**Tasks for this exercise:**
1. Decide whether each statement agrees with the castle passage below: (a) Goethe was questioned in September 1786 on suspicion of being an Austrian spy; (b) Austrian rule ended in 1902; (c) the Guardia di Finanza used the Austrian munition store as a prison. For each, answer yes or no and quote the deciding words from the passage.
2. Go on with the castle passage below, starting after its last sentence.

In September 1786, Johann Wolfgang Goethe was questioned by the local magistrate on suspicion of being an Austrian spy after drawing sketches of the castle, and recalled the incident in his published travel report Italienische Reise (Italian Journey). During the period of Austrian rule, which ended in 1866 after the Third Italian War of Independence, major renovation work took place inside the castle. The Austrians turned it into a military garrison and the munition store they constructed was later used by the Guardia di Finanza of the Kingdom of Italy as a prison. Since 1902, the castle has been a national monument.

Today, the castle contains a small museum on the natural history of Lake Garda (Museo del Garda) and Monte Baldo (Museo del Baldo). One room in the Austrian powder magazine is dedicated to Goethe and his visit.

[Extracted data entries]
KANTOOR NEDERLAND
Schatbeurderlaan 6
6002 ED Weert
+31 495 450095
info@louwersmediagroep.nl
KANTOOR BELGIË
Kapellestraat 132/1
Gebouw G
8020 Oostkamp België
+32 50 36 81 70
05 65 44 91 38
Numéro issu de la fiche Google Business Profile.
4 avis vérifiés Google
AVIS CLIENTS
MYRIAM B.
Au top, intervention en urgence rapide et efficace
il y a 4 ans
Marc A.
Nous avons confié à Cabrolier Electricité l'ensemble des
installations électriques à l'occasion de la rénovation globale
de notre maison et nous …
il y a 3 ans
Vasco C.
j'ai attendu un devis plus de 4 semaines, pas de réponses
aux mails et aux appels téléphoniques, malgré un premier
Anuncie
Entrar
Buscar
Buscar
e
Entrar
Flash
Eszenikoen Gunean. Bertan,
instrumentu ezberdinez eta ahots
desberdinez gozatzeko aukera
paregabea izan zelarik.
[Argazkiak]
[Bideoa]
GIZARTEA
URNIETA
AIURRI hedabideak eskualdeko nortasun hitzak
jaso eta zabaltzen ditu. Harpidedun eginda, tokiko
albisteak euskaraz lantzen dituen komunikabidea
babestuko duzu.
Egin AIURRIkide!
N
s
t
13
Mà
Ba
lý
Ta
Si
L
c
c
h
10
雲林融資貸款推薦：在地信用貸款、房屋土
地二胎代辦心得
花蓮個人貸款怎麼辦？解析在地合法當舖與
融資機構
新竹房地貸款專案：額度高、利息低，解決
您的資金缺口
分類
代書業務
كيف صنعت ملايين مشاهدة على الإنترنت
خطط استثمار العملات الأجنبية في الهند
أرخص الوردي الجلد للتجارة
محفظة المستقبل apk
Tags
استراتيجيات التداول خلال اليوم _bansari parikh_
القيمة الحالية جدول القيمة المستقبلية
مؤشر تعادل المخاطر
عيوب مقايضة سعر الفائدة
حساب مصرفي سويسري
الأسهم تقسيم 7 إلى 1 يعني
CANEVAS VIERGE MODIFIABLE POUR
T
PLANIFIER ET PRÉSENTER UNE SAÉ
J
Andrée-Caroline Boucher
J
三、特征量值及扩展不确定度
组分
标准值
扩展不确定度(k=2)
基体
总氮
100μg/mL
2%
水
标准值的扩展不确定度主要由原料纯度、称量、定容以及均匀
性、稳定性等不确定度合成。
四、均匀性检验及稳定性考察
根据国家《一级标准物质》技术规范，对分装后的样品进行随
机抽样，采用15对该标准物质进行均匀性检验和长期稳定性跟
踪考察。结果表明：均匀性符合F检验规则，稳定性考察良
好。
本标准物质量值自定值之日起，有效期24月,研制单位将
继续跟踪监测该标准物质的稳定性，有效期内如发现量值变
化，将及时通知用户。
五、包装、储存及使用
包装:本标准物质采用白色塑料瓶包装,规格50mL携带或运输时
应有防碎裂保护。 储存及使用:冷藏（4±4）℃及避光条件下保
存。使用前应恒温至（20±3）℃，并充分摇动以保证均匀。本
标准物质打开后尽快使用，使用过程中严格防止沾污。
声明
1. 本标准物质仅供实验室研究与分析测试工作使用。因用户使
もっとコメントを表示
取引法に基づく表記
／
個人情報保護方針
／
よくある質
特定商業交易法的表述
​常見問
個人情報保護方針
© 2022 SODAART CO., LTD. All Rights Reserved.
--
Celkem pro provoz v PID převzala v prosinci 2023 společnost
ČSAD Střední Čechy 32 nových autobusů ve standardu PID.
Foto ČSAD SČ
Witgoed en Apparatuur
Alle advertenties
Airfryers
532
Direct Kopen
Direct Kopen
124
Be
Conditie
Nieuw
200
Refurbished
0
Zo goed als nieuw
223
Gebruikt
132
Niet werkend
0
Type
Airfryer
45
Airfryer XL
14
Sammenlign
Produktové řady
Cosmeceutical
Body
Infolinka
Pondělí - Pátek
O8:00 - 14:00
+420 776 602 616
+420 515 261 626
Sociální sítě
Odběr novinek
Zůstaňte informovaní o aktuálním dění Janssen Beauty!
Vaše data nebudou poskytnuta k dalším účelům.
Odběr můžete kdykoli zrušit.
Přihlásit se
--
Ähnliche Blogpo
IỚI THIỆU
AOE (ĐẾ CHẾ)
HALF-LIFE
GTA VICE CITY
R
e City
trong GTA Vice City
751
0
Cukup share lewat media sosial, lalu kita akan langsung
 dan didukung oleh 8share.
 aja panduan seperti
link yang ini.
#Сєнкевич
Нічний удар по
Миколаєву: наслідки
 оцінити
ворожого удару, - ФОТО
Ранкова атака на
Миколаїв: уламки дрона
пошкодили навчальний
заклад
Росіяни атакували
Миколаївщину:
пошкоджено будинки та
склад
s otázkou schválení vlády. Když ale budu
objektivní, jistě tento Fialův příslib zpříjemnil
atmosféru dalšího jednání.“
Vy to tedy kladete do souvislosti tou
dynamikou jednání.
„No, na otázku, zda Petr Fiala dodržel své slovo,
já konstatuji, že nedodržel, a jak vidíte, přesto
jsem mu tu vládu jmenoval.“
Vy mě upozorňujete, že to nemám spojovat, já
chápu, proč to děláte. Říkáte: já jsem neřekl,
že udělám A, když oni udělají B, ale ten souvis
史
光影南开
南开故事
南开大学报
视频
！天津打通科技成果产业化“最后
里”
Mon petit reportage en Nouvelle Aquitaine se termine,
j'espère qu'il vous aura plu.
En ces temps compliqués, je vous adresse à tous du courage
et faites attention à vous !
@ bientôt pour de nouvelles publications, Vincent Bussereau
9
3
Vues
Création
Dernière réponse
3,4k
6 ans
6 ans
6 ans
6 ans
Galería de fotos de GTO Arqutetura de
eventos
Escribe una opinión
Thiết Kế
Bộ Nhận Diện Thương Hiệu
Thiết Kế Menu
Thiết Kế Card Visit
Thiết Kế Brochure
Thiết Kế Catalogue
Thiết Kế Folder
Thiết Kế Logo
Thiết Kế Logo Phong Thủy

**Answers below:**
1.
(a) Yes: "In September 1786, Johann Wolfgang Goethe was questioned by the local magistrate on suspicion of being an Austrian spy"
(b) No: "which ended in 1866 after the Third Italian War of Independence"
(c) Yes: "the munition store they constructed was later used by the Guardia di Finanza of the Kingdom of Italy as a prison"

2.
===Palazzo dei Capitani===
Located on the lake shore is the Palazzo dei Capitani. It was constructed by the Scala family between the 13th and 14th centuries on older Roman and Romanesque remains. After being reduced to a simple shell, possibly in an earthquake or by a fire, the building became the property of Francesco Mercanti, from Verona and he passed it on to his heirs. On 18 December 1473, it was sold to Alessandro Miniscalchi. By 1477, the building was already remodelled in the Venetian style. In 1618, Verona purchased the building on the behest of the Republic of Venice for use as the residence of the official called Capitano del Lago. Various further remodelling work followed. The Capitano was the head of the Gardesana dell'Acqua, a regional autonomous territory under Venetian rule.

On 20 March 1854, the comune of Verona effectively ceded the property to the comune of Malcesine and in 1897, Malcesine became the sole owner. It has been a national monument since 1902. Today, it is used for exhibitions and events and also houses the public library.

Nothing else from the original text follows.